たぶんこれを、初恋と呼ぶ
「だから…」
「私が安尾くんで遊んで立って、どういう意味?遊びで付き合ったつもりなんて、これっぽっちもなかったよ」
「……だってお前、ヤスと別れても平気そうにしてただろ。普通に彼氏できてたし」
「何それ。お兄ちゃん、ずっとそんな風に思ってたの?私がどんな気持ちで安尾くん諦めようとしたと思ってんの?普通に、簡単に彼氏できたわけじゃないよ。フラれてても安尾くんの事ばっかり考えて、どうしていいか分かんなかったんじゃん」
「……お前、ヤスの事本気だったの?」
「本気も何も、好きじゃなきゃ最初から付き合ったりしないよ。お兄ちゃんと一緒にしないで。……この前、安尾くんの様子が少し変だった。安尾くんに何言ったの」
「……お前の元カレの事とか」
「お兄ちゃん、私の元カレの事なんてロクに知らないでしょ。

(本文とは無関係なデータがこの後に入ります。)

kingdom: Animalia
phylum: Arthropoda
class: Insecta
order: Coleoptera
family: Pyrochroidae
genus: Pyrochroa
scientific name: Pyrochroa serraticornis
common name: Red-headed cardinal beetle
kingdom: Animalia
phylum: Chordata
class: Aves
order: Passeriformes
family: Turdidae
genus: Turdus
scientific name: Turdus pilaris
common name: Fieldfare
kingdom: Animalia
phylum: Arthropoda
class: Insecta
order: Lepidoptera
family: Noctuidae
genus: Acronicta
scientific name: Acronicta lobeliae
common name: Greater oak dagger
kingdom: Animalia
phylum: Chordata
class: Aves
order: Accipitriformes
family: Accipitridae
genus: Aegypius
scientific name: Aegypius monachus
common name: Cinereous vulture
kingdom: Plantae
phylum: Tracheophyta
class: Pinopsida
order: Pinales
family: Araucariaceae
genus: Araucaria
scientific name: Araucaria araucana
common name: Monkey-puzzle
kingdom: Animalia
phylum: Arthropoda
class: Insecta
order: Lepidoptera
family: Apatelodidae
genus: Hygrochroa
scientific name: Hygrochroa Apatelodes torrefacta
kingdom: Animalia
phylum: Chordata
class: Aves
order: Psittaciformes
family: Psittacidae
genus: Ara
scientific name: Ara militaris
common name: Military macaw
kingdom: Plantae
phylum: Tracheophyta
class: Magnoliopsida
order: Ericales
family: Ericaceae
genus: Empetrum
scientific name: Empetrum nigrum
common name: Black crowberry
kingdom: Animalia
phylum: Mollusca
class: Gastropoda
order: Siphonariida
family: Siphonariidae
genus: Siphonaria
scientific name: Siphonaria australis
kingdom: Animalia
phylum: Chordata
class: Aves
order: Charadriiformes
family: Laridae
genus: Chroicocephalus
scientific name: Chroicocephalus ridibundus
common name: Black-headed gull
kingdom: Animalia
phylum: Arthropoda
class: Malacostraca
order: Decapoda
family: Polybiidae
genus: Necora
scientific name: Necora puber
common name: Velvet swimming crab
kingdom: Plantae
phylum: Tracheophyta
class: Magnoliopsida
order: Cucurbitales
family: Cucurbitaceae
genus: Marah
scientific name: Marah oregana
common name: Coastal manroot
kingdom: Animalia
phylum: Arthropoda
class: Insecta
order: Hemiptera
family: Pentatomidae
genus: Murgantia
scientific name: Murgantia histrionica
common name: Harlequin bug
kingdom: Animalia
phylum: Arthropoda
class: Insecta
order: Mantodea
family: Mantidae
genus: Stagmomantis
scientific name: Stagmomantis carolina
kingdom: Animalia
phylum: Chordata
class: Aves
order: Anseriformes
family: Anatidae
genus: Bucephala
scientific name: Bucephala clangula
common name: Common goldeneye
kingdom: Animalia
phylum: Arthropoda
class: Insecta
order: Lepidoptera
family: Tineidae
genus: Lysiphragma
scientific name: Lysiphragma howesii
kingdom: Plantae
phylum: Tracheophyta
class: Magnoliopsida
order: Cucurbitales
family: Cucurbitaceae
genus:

勝手な憶測で余計な事言わないでよ!」
私の声に驚いて、ムッちゃんが「ワン」と軽く吠えた。
こんなに大声で怒鳴ったのはいつ振りだろうか。小学生の時振りくらい、遥か昔な気がする。
自分で言うのもなんだが、それくらい私は滅多に声を荒げたりしないので兄はとても驚いていた。